** Opening Provided text block **
Let’s check in with the City of Marathon

September 16 — It’s been budget hearings and talk of ordinances in the City of Marathon recently. 

George Garrett, City Manager for Marathon, joined Good Morning Keys on KeysTalk 96.9/102.5FM this morning to discuss goings on in the city. 

This weekend will see the Best of Marathon at the Community Park, where the proceeds will benefit the Rotary Club of Marathon, so there’s a lot to look forward to. 

In November, nine people will be running for four seats on the City Council. 

Garrett said, “Please go out and vote. It’s very important. Go cast your vote. It needs to happen. It’s part of the process of being a Democracy, a Republic. We get to make our choices, which is great.” 

In the Primary Election, a voter referendum to make sure council members would have staggered terms in the election cycles passed.

Garrett said, “I really want to thank our voters for having voted to protect ourselves in the event that we do have people stepping down that we don’t end up in a situation where we potentially have five people up for election in one year. I think people understood that issue and I’m so pleased they passed it because I think it just protects us from having to educate five new council members, potentially.” 

Budget hearings and talks saw a unanimous vote from the Marathon City Council to approve the tentative tax rate for the 2022-2023 budget. 

Garrett said, “I think it’s a good budget. Really a pretty lean budget and honestly not a lot of additions there that we wouldn’t normally have.” 

The budget will also see a lot of items concerning resiliency and climate change. 

Garrett said, “We’re taking advantage honestly of the fact that we do have a fairly robust economy right now. We certainly have in the last year or two, we’re seeing that in the values on the tax rolls. Now is the time I think in the mindset of the council and staff when you need to sort of fill your coffers and make sure we’re prepared for things like the possibility of a hurricane or tropical system, whether it’s this year or future years. You can have the reserve budgets that you need based on being able to acquire it through a robust period of time. So we feel good about that.”
** Closing Provided text block **
Tasks for this exercise:
a: Summarize the article on the City of Marathon in two sentences.
b: Extend the article on the City of Marathon past its final paragraph.
The lines that come next are separate material, unrelated to the Marathon article.
** Opening Data listing block **
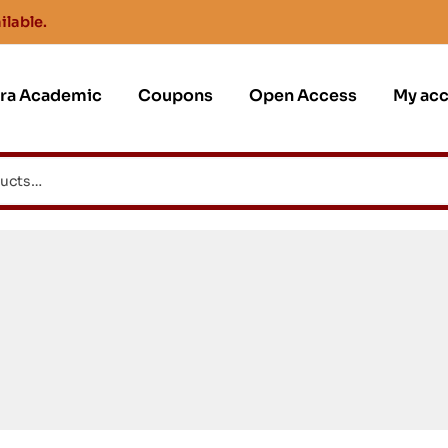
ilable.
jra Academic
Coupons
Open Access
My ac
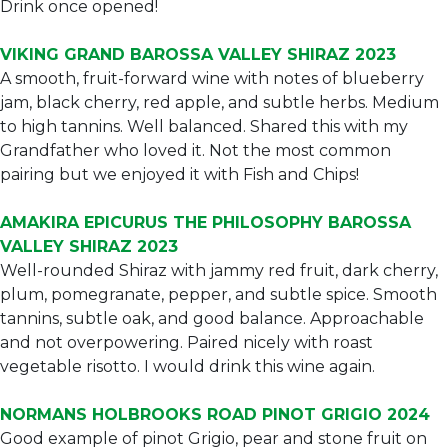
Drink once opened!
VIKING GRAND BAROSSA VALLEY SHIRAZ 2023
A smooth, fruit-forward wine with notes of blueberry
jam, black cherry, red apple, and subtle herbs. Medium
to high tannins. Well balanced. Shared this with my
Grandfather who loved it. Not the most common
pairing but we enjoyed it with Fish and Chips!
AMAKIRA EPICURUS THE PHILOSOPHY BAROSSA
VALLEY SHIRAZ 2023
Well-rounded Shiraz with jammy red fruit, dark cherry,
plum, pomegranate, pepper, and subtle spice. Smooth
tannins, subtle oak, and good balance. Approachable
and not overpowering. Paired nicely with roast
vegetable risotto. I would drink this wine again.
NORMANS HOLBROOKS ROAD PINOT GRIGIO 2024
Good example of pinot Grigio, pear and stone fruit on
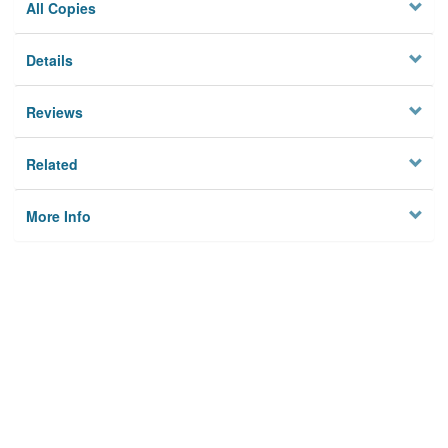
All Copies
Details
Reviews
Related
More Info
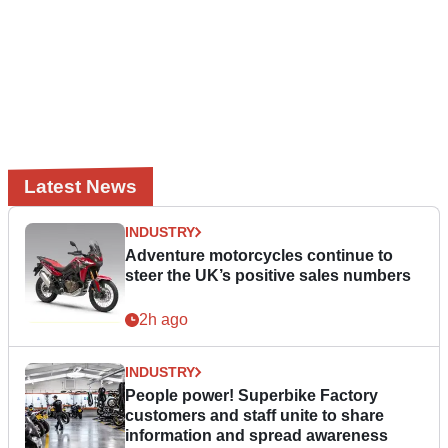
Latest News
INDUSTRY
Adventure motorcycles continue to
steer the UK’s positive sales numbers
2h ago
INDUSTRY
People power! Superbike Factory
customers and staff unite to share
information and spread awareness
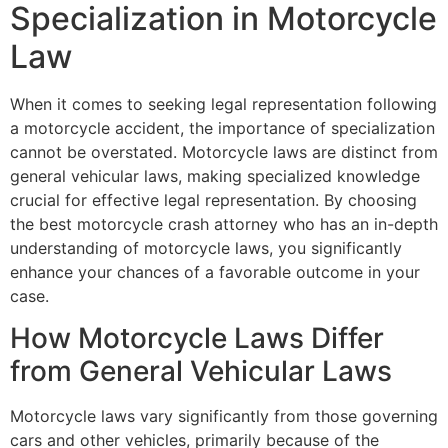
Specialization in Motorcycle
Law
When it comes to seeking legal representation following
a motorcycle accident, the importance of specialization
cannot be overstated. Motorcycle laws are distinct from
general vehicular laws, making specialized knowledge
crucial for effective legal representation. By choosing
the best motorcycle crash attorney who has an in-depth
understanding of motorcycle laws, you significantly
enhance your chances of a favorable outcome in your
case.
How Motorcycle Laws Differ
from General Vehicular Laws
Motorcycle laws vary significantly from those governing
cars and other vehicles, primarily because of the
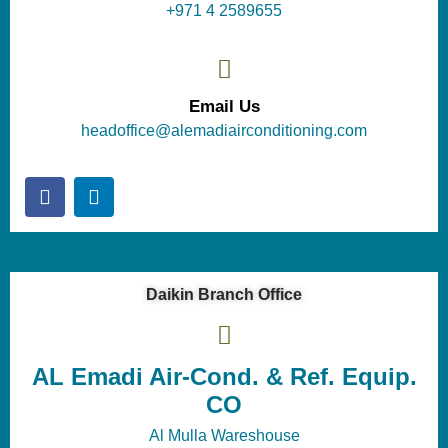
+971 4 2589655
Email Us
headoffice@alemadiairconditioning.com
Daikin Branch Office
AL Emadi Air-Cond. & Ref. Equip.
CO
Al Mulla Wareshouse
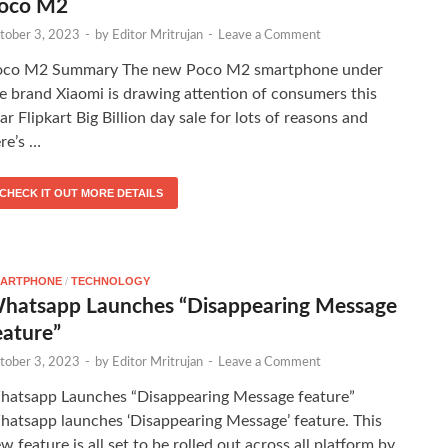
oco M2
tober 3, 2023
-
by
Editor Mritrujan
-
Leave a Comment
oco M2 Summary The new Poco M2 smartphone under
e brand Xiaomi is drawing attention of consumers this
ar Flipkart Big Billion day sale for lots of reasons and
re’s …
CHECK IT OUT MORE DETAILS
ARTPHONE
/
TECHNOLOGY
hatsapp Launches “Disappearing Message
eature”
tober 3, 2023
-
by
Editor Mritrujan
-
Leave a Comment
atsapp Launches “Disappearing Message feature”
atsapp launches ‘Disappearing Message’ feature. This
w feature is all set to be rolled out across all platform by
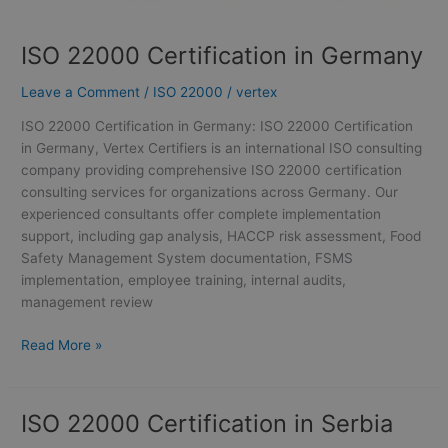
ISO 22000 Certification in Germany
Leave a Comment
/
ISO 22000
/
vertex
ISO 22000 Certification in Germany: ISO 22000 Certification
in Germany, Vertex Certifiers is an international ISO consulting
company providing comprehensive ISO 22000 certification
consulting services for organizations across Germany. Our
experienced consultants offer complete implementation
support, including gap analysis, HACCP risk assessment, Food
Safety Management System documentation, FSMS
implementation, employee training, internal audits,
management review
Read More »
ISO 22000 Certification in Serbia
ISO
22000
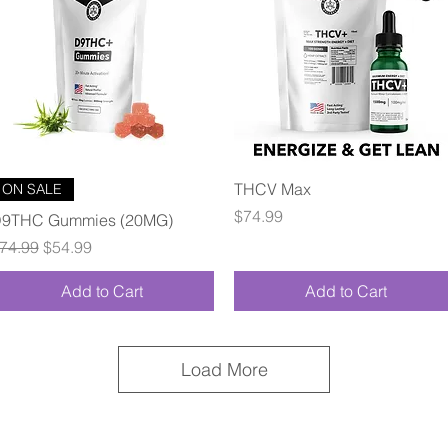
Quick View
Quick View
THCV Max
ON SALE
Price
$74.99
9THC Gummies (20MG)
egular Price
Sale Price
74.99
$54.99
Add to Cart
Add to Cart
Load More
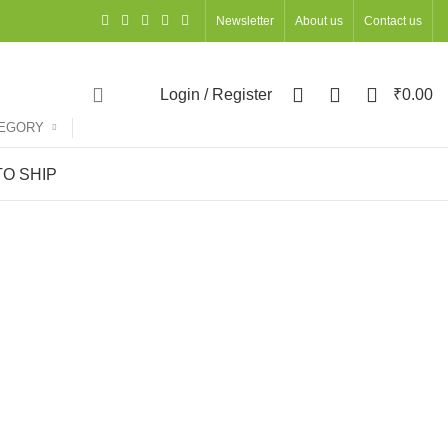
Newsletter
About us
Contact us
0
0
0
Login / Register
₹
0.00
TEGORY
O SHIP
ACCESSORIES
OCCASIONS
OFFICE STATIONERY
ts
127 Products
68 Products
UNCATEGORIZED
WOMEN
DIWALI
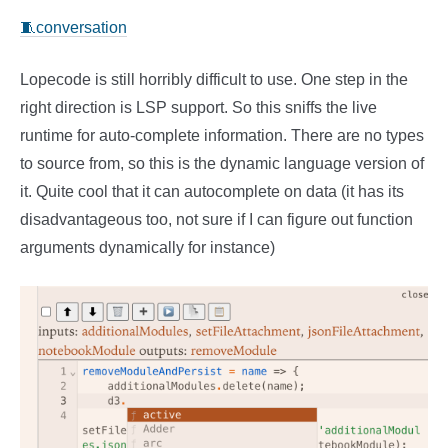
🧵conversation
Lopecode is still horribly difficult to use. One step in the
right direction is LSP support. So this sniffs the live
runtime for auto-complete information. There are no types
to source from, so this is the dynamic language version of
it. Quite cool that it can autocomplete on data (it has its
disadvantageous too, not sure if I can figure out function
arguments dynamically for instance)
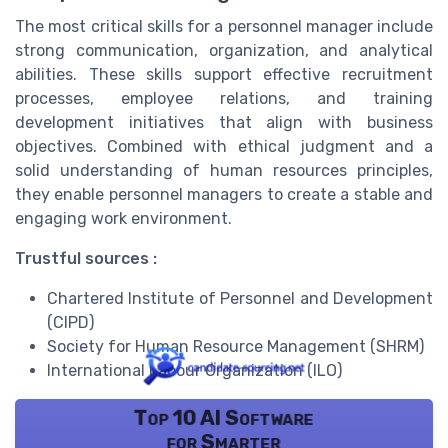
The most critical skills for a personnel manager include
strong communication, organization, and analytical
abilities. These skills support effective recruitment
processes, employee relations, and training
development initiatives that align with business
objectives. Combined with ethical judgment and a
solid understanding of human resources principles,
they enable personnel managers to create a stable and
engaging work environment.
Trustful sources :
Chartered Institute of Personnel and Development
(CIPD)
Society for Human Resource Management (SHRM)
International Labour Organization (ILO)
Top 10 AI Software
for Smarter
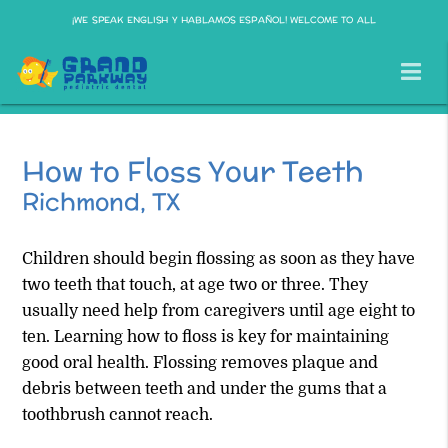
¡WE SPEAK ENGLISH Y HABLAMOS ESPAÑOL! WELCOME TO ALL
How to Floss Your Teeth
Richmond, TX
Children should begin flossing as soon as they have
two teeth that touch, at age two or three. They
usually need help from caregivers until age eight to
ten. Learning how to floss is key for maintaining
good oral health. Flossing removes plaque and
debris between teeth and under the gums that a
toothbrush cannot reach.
** Closing Data listing block **
Your written answers:
a: George Garrett, Marathon's City Manager, went on Good Morning Keys on KeysTalk to discuss the city, urging residents to vote in November, when nine people will run for four City Council seats, and thanking voters for passing a referendum on staggered council terms. He called the 2022-2023 budget, whose tentative tax rate the council approved unanimously, a lean one that includes resiliency and climate change items and builds reserves while the economy is robust.

b:
Council was able to lower the milage rate a little bit. In June the proposed rate was 2.77 mills. It was reduced this week to 2.72 mills. 

The Marathon reserve is close to $17 million, which is almost 12 months of operation. 

Garrett said, “I think going beyond that makes no sense. Then we’re just filling a bank account. We used our reserves, which at that time was a little over six months after Irma, probably in about two days and then spent the next three years trying to recover it through FEMA and taking out loans, etc., to do it while we continued to operate. So we’re very happy to be at a one year level.” 

Keep in mind, hurricane season is still among us, so don’t get complacent. There are tropical storms on the horizon that are being watched closely. 

A final budget hearing will be on September 20. 

Garrett said, “We’re beginning to do a little bit of what Key West does knowing that we have a very large tourist economy here. So we’re looking at boat ramp fees and beach parking fees.”

Nothing has been determined officially yet on those fees, though. There is still ongoing discussion. 

October 21 is Be Like Mike Day to remember Mike Forster and all the good he did for the Keys. Mike passed away from COVID recently.  

Garrett said, “What a loss to the community. He was really a great individual. Certainly a personal friend as he was to many people. Sorry to have had that happen and we miss him.” 

Council will also be looking at a potential ban on smoking and alcohol in city parks. 

Garrett said, “The legislature gave the possibility for local governments, counties and cities to impose a ban on cigarette smoking on beaches and city or county parks. I think the county commission is putting forward an ordinance along those lines, following very precisely the statutory constraints that were provided and imposed.” 

The City of Marathon will do the same thing and the process of adopting the ordinance will begin next Tuesday at the budget hearing and continue in October. 

Garrett said, “We’ve always had, as many places do, restrictions on alcohol use in our parks. Those exist today. I think what was part of, in fact the cigarette ban got added to, a discussion about that which allowed law enforcement to have a bit more teeth in managing the issue of abuse of alcohol in our city parks and beaches. We’ve never been a huge advocate of enforcing that ordinance. It’s there when we need it. We use it discretionarily, based on the need. I think what we’re seeing is just some abuse of use of alcohol in our parks, particularly community park. So we gave law enforcement a little bit more capacity to manage it and actually enforce it.” 

The ordinance as it stands and with the modifications would affect all Marathon parks and beaches.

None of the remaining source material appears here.